What is needed: Report every line of the material that contains the word "ženy", copying each such line in full. Case counts.

++++++++++

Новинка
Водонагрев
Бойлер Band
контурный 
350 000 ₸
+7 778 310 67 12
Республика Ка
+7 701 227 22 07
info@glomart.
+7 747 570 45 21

++++++++++

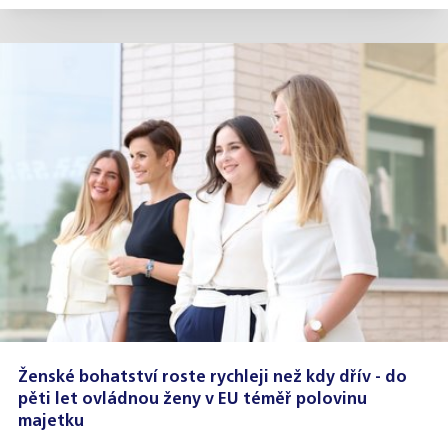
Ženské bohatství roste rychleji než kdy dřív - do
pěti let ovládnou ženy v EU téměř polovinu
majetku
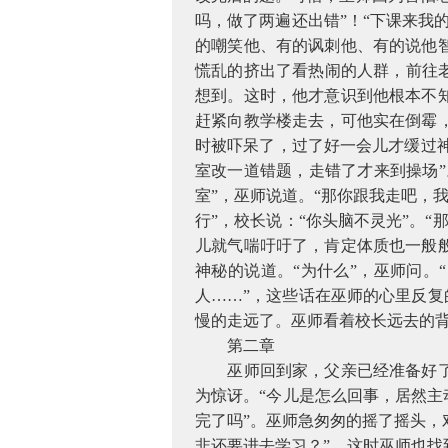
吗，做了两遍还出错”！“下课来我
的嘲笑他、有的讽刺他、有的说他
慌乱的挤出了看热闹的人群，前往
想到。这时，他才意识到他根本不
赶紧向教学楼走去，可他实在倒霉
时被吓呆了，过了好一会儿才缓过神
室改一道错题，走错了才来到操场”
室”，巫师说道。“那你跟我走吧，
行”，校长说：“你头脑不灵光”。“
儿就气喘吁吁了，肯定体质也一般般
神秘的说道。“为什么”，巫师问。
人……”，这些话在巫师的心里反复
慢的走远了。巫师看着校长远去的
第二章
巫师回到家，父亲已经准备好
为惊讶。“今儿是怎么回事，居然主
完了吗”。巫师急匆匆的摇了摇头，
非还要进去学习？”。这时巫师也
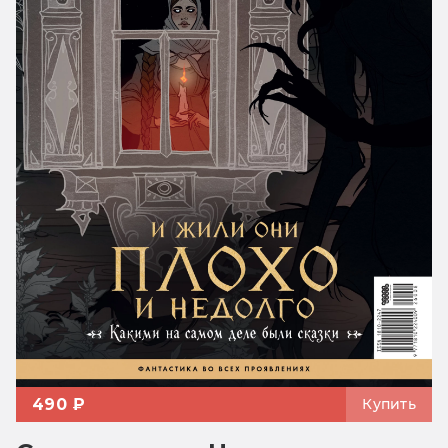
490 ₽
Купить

++++++++++

Written response:
pěti let ovládnou ženy v EU téměř polovinu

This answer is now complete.